*Objectif de la tâche*.
Dans la critique du Solstice des Ombres, quel art le jeune moine Umbrod a-t-il appris ?

Benjamin Lupu, Sœurs de Haine, T.1, Le Solstice des Ombres, éditions Mnémos

Benjamin Lupu, Sœurs de Haine, T.1, 
Le Solstice des Ombres,
 éditions Mnémos 

Après s'être illustré par deux fois dans une nouvelle exploration du Paris des Merveilles en compagnie de quelques confrères écrivains dans Contes et récit du Paris des merveilles et dans Enquêteurs du Paris des merveilles, puis après avoir revisité le roman d'espionnage à l'ère de la Guerre froide, Benjamin Lupu est de retour avec un roman de dark fantasy

Bien que tous ses récits m'attendent sagement dans ma bibliothèque bien trop débordante à mon goût, je n'avais lu jusqu'ici que son premier livre, Les Mystères de Kioshe

Or, la sortie du Solstice des Ombres a été l'occasion pour moi de remédier quelque peu à ce manquement. 

Lu dans le cadre d'un partenariat avec les éditions Mnémos, je remercie Estelle Hamelin pour l'envoi de ce service de presse. 

Le jeune moine Umbrod connaît les Écritures, il a appris l'art de l'enluminure. Aux côtés d'autres moines, il accompagne la baronne Archantar'vi dans son périple. Seulement en cours de route, leur convoi est attaqué et il se retrouve prisonnier avec la baronne d'une autre baronnie devenue ennemie depuis que celle-ci s'est tournée vers une autre croyance. A moult reprises il va se croire perdu, condamné à une mort certaine. Pourtant il n'en est rien mais son sort est-il réellement enviable?

Dans Le Solstice des Ombres, Benjamin Lupu nous embarque dans un univers médiéval sombre marqué par l'émergence d'une guerre fratricide. En effet, entre ces lignes deux sœurs se vouent une haine mortelle faisant sombrer leur monde sous le couvert d'une guerre de religion. Ici, le culte rendu au dieu soleil Asthor connaît un schisme depuis que les hérétiques borésiaques tentent de prendre le pas sur les Orostrates. Un conflit qui sert les intérêts de celle que l'on appelle la Veuve misère car elle y voit l'opportunité d'instaurer son propre pouvoir.

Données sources
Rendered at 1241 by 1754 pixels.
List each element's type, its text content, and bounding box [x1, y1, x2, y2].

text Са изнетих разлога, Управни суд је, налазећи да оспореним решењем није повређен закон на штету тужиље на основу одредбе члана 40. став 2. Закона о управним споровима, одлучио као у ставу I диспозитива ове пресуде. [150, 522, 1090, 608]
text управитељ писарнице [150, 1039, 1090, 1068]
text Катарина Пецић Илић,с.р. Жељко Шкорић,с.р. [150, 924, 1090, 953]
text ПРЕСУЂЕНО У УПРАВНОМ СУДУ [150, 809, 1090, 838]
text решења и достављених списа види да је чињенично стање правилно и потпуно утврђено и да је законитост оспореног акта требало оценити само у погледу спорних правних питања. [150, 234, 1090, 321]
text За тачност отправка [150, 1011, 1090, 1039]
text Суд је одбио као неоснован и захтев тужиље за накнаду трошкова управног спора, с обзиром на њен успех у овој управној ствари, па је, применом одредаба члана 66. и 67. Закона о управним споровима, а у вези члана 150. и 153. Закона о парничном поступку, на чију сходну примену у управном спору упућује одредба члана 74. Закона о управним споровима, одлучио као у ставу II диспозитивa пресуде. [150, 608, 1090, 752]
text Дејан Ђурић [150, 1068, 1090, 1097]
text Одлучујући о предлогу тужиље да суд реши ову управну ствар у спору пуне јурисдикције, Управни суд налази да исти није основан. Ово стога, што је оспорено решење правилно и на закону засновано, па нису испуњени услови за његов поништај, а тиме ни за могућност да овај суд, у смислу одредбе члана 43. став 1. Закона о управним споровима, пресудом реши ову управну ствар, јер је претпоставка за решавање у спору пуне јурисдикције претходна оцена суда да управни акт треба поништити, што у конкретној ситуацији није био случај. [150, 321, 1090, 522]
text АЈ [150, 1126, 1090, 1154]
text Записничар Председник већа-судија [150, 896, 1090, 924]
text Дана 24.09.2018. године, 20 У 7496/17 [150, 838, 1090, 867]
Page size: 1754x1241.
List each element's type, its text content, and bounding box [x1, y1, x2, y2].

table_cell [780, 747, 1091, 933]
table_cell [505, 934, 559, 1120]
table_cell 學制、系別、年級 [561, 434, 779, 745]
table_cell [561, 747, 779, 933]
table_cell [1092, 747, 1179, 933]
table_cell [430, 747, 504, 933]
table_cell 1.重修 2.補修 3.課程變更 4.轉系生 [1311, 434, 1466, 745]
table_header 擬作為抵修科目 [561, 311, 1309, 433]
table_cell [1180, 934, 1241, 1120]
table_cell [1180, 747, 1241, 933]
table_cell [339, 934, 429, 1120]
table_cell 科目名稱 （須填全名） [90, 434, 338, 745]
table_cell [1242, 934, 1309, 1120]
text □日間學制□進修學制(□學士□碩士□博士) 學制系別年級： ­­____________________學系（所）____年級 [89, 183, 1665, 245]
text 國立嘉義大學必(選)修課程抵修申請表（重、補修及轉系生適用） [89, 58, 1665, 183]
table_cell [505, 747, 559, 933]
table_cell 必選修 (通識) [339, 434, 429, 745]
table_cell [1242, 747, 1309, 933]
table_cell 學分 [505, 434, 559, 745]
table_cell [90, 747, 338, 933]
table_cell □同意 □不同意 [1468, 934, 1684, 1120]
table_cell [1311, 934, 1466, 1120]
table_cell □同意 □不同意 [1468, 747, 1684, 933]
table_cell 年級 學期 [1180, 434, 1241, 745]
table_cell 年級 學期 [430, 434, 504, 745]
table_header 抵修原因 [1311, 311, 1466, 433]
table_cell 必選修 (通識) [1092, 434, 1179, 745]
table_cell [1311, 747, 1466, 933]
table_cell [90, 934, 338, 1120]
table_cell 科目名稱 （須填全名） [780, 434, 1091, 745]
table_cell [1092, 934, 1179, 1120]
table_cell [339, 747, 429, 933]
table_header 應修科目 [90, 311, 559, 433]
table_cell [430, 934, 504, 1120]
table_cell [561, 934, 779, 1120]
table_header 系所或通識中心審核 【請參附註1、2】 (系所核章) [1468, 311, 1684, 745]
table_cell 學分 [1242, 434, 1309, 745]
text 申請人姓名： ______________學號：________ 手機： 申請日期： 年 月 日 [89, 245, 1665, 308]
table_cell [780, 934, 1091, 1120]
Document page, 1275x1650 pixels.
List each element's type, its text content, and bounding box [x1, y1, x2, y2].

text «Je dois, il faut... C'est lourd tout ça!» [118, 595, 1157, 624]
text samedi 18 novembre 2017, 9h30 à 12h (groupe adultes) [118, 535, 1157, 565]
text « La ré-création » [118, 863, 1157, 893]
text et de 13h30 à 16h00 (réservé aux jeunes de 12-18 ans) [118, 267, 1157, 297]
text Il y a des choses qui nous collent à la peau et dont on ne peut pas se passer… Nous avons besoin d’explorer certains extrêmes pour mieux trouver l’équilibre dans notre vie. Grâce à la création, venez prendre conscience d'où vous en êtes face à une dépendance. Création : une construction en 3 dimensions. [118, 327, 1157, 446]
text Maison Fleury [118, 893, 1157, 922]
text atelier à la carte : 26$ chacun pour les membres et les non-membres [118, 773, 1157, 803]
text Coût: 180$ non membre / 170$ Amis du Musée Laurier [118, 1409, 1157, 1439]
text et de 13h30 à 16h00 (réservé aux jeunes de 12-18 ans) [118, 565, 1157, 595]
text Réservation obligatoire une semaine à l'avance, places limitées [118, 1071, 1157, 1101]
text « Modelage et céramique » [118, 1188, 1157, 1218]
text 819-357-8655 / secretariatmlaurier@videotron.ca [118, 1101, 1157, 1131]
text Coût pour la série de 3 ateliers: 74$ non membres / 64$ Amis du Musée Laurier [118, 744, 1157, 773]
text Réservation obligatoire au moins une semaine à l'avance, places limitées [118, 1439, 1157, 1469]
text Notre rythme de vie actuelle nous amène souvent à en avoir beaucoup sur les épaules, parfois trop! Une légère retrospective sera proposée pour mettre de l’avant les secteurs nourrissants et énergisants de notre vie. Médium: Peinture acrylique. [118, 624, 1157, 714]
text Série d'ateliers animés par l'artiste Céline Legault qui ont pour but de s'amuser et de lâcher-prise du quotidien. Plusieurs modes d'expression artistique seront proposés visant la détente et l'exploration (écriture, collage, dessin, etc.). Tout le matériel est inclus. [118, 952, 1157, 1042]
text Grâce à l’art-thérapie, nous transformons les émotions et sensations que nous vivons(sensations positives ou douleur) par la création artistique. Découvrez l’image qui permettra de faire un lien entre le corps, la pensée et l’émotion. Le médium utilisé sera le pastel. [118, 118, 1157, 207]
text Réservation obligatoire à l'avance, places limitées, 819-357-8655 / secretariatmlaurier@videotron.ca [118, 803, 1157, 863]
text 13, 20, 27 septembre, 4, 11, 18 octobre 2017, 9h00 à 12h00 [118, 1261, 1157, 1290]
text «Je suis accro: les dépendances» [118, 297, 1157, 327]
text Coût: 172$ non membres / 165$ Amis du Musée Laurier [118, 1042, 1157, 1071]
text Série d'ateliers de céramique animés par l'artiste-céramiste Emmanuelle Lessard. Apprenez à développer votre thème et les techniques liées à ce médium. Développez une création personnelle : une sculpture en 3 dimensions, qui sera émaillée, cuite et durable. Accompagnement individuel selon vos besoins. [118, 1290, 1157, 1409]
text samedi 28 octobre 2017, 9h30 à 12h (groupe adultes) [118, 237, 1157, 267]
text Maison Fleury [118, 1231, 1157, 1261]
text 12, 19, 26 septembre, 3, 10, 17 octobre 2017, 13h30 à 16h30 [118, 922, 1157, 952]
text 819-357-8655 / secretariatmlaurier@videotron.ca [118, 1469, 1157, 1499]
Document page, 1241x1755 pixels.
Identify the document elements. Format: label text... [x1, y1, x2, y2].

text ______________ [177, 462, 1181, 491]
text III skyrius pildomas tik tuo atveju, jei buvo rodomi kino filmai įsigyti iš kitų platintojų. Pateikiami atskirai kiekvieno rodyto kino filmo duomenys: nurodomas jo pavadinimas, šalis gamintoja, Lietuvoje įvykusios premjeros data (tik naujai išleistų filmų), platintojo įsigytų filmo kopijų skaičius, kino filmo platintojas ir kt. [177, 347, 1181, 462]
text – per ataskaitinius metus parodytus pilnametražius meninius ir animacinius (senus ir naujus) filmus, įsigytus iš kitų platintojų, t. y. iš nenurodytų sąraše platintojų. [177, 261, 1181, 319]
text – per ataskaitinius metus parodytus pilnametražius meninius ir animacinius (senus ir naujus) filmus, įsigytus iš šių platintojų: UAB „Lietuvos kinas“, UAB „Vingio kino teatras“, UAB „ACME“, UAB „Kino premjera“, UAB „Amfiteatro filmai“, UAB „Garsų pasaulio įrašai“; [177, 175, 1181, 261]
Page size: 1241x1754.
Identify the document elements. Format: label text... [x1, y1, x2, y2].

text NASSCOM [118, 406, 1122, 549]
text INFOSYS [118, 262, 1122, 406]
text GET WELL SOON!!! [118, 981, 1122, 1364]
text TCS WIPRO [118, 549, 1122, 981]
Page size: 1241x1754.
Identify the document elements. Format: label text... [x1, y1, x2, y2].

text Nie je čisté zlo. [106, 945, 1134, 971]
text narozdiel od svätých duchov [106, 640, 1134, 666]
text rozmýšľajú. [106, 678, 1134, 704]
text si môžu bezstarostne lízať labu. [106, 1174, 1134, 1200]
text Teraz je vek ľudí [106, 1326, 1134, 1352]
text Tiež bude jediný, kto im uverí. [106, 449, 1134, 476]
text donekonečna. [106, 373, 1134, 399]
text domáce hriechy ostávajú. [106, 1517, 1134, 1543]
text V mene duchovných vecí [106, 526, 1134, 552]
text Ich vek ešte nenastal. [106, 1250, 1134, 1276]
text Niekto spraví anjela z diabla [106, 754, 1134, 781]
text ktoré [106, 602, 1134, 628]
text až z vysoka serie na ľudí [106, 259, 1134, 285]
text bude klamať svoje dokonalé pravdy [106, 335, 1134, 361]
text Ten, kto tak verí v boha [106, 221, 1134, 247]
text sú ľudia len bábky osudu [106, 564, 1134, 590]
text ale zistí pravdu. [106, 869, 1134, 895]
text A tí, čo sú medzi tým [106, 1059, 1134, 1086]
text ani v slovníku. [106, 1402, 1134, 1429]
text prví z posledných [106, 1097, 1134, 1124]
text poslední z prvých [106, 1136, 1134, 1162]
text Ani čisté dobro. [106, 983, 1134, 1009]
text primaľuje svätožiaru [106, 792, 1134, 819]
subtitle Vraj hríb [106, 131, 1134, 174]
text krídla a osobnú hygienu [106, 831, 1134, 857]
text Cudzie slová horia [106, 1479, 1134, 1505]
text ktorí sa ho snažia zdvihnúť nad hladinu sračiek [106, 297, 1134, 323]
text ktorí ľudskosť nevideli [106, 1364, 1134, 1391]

*Résultat de l'exercice*.
L'art de l'enluminure.